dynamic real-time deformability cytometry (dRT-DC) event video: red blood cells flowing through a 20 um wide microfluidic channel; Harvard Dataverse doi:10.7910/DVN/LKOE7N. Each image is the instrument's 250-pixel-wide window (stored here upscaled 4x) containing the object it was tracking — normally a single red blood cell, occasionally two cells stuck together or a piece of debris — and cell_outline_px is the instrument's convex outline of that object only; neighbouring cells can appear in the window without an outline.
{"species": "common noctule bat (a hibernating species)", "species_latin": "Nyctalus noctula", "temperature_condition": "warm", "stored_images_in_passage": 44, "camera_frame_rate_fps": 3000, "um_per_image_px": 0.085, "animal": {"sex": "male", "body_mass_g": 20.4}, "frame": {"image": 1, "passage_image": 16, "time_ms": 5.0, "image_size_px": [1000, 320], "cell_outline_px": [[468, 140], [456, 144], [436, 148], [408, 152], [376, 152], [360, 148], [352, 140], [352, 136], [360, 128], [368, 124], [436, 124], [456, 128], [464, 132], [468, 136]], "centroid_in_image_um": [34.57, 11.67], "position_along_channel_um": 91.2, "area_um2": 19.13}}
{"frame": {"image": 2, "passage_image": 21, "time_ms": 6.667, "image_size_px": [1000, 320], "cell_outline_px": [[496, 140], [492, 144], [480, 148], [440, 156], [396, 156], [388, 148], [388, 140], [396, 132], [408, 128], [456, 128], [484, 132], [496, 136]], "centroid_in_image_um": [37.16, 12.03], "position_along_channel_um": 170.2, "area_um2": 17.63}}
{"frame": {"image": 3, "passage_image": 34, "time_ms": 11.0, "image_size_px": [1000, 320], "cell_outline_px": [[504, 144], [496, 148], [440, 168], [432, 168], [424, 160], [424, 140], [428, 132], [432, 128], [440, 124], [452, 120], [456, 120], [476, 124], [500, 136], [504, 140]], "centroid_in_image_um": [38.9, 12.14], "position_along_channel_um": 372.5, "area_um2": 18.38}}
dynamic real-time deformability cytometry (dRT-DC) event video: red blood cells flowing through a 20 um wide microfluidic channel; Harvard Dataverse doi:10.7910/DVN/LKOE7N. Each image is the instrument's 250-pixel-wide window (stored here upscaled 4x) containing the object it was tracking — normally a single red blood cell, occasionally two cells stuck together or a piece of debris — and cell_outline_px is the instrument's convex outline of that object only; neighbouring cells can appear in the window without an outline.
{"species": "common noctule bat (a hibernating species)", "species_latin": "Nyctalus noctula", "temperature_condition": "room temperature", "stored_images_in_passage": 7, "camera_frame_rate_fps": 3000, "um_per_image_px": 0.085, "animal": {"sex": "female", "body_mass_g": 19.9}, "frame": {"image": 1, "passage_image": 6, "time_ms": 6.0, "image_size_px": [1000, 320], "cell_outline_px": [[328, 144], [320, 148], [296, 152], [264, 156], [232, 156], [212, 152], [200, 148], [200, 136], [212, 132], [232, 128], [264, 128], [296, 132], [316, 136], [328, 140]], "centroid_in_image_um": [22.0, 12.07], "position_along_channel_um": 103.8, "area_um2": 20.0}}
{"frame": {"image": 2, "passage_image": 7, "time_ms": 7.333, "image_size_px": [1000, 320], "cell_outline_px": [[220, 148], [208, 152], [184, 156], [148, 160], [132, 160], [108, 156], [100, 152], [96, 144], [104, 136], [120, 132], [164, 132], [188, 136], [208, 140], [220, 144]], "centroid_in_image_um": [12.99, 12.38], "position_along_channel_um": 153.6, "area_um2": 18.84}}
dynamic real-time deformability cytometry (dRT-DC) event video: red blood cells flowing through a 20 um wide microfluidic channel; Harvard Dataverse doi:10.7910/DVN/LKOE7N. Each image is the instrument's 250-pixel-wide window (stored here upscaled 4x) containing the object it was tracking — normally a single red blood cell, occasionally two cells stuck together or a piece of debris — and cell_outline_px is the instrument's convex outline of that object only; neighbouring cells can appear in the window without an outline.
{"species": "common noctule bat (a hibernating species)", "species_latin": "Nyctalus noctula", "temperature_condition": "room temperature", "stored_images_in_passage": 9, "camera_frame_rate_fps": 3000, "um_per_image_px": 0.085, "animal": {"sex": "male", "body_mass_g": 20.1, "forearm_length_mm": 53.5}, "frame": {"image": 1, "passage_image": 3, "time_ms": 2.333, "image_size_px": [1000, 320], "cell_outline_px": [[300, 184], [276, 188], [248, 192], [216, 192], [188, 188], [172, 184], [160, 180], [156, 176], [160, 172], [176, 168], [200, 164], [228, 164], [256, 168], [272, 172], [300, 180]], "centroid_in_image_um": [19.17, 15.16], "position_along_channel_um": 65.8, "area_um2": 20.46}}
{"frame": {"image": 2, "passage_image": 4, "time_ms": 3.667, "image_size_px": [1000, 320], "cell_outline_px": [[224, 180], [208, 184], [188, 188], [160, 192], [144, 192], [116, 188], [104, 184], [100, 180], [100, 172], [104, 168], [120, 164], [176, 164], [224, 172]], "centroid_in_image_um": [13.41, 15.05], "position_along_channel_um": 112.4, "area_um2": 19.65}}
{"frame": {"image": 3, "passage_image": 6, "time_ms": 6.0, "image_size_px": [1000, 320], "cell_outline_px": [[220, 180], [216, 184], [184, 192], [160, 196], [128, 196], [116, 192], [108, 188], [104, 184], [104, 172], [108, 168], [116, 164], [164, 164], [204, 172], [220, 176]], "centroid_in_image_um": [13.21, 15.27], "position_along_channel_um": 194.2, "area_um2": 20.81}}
####################
### [Direction]
Each line of the material above must be retyped precisely.

### [Solution to this problem]
dynamic real-time deformability cytometry (dRT-DC) event video: red blood cells flowing through a 20 um wide microfluidic channel; Harvard Dataverse doi:10.7910/DVN/LKOE7N. Each image is the instrument's 250-pixel-wide window (stored here upscaled 4x) containing the object it was tracking — normally a single red blood cell, occasionally two cells stuck together or a piece of debris — and cell_outline_px is the instrument's convex outline of that object only; neighbouring cells can appear in the window without an outline.
{"species": "common noctule bat (a hibernating species)", "species_latin": "Nyctalus noctula", "temperature_condition": "warm", "stored_images_in_passage": 44, "camera_frame_rate_fps": 3000, "um_per_image_px": 0.085, "animal": {"sex": "male", "body_mass_g": 20.4}, "frame": {"image": 1, "passage_image": 16, "time_ms": 5.0, "image_size_px": [1000, 320], "cell_outline_px": [[468, 140], [456, 144], [436, 148], [408, 152], [376, 152], [360, 148], [352, 140], [352, 136], [360, 128], [368, 124], [436, 124], [456, 128], [464, 132], [468, 136]], "centroid_in_image_um": [34.57, 11.67], "position_along_channel_um": 91.2, "area_um2": 19.13}}
{"frame": {"image": 2, "passage_image": 21, "time_ms": 6.667, "image_size_px": [1000, 320], "cell_outline_px": [[496, 140], [492, 144], [480, 148], [440, 156], [396, 156], [388, 148], [388, 140], [396, 132], [408, 128], [456, 128], [484, 132], [496, 136]], "centroid_in_image_um": [37.16, 12.03], "position_along_channel_um": 170.2, "area_um2": 17.63}}
{"frame": {"image": 3, "passage_image": 34, "time_ms": 11.0, "image_size_px": [1000, 320], "cell_outline_px": [[504, 144], [496, 148], [440, 168], [432, 168], [424, 160], [424, 140], [428, 132], [432, 128], [440, 124], [452, 120], [456, 120], [476, 124], [500, 136], [504, 140]], "centroid_in_image_um": [38.9, 12.14], "position_along_channel_um": 372.5, "area_um2": 18.38}}
dynamic real-time deformability cytometry (dRT-DC) event video: red blood cells flowing through a 20 um wide microfluidic channel; Harvard Dataverse doi:10.7910/DVN/LKOE7N. Each image is the instrument's 250-pixel-wide window (stored here upscaled 4x) containing the object it was tracking — normally a single red blood cell, occasionally two cells stuck together or a piece of debris — and cell_outline_px is the instrument's convex outline of that object only; neighbouring cells can appear in the window without an outline.
{"species": "common noctule bat (a hibernating species)", "species_latin": "Nyctalus noctula", "temperature_condition": "room temperature", "stored_images_in_passage": 7, "camera_frame_rate_fps": 3000, "um_per_image_px": 0.085, "animal": {"sex": "female", "body_mass_g": 19.9}, "frame": {"image": 1, "passage_image": 6, "time_ms": 6.0, "image_size_px": [1000, 320], "cell_outline_px": [[328, 144], [320, 148], [296, 152], [264, 156], [232, 156], [212, 152], [200, 148], [200, 136], [212, 132], [232, 128], [264, 128], [296, 132], [316, 136], [328, 140]], "centroid_in_image_um": [22.0, 12.07], "position_along_channel_um": 103.8, "area_um2": 20.0}}
{"frame": {"image": 2, "passage_image": 7, "time_ms": 7.333, "image_size_px": [1000, 320], "cell_outline_px": [[220, 148], [208, 152], [184, 156], [148, 160], [132, 160], [108, 156], [100, 152], [96, 144], [104, 136], [120, 132], [164, 132], [188, 136], [208, 140], [220, 144]], "centroid_in_image_um": [12.99, 12.38], "position_along_channel_um": 153.6, "area_um2": 18.84}}
dynamic real-time deformability cytometry (dRT-DC) event video: red blood cells flowing through a 20 um wide microfluidic channel; Harvard Dataverse doi:10.7910/DVN/LKOE7N. Each image is the instrument's 250-pixel-wide window (stored here upscaled 4x) containing the object it was tracking — normally a single red blood cell, occasionally two cells stuck together or a piece of debris — and cell_outline_px is the instrument's convex outline of that object only; neighbouring cells can appear in the window without an outline.
{"species": "common noctule bat (a hibernating species)", "species_latin": "Nyctalus noctula", "temperature_condition": "room temperature", "stored_images_in_passage": 9, "camera_frame_rate_fps": 3000, "um_per_image_px": 0.085, "animal": {"sex": "male", "body_mass_g": 20.1, "forearm_length_mm": 53.5}, "frame": {"image": 1, "passage_image": 3, "time_ms": 2.333, "image_size_px": [1000, 320], "cell_outline_px": [[300, 184], [276, 188], [248, 192], [216, 192], [188, 188], [172, 184], [160, 180], [156, 176], [160, 172], [176, 168], [200, 164], [228, 164], [256, 168], [272, 172], [300, 180]], "centroid_in_image_um": [19.17, 15.16], "position_along_channel_um": 65.8, "area_um2": 20.46}}
{"frame": {"image": 2, "passage_image": 4, "time_ms": 3.667, "image_size_px": [1000, 320], "cell_outline_px": [[224, 180], [208, 184], [188, 188], [160, 192], [144, 192], [116, 188], [104, 184], [100, 180], [100, 172], [104, 168], [120, 164], [176, 164], [224, 172]], "centroid_in_image_um": [13.41, 15.05], "position_along_channel_um": 112.4, "area_um2": 19.65}}
{"frame": {"image": 3, "passage_image": 6, "time_ms": 6.0, "image_size_px": [1000, 320], "cell_outline_px": [[220, 180], [216, 184], [184, 192], [160, 196], [128, 196], [116, 192], [108, 188], [104, 184], [104, 172], [108, 168], [116, 164], [164, 164], [204, 172], [220, 176]], "centroid_in_image_um": [13.21, 15.27], "position_along_channel_um": 194.2, "area_um2": 20.81}}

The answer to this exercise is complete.